Task to carry out: All lines below are to be transcribed exactly.

○ ○ ○ ○

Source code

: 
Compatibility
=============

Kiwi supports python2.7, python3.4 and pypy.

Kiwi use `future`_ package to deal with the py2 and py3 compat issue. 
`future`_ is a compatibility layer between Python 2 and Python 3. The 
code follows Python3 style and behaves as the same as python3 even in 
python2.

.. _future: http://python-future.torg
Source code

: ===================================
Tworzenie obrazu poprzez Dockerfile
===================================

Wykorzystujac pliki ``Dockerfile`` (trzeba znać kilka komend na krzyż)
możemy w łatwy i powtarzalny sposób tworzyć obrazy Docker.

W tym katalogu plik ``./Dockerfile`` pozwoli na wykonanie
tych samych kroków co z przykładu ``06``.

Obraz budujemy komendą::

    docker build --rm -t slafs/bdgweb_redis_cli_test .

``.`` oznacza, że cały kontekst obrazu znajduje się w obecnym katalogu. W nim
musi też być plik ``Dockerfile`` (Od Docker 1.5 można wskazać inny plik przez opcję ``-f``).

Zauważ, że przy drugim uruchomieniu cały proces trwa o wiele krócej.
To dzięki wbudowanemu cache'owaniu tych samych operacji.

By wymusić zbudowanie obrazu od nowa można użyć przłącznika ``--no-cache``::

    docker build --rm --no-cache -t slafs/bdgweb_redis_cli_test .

○ ○ ○ ○

Answer area:
Source code

: 
Compatibility
=============

Kiwi supports python2.7, python3.4 and pypy.

Kiwi use `future`_ package to deal with the py2 and py3 compat issue. 
`future`_ is a compatibility layer between Python 2 and Python 3. The 
code follows Python3 style and behaves as the same as python3 even in 
python2.

.. _future: http://python-future.torg
Source code

: ===================================
Tworzenie obrazu poprzez Dockerfile
===================================

Wykorzystujac pliki ``Dockerfile`` (trzeba znać kilka komend na krzyż)
możemy w łatwy i powtarzalny sposób tworzyć obrazy Docker.

W tym katalogu plik ``./Dockerfile`` pozwoli na wykonanie
tych samych kroków co z przykładu ``06``.

Obraz budujemy komendą::

    docker build --rm -t slafs/bdgweb_redis_cli_test .

``.`` oznacza, że cały kontekst obrazu znajduje się w obecnym katalogu. W nim
musi też być plik ``Dockerfile`` (Od Docker 1.5 można wskazać inny plik przez opcję ``-f``).

Zauważ, że przy drugim uruchomieniu cały proces trwa o wiele krócej.
To dzięki wbudowanemu cache'owaniu tych samych operacji.

By wymusić zbudowanie obrazu od nowa można użyć przłącznika ``--no-cache``::

    docker build --rm --no-cache -t slafs/bdgweb_redis_cli_test .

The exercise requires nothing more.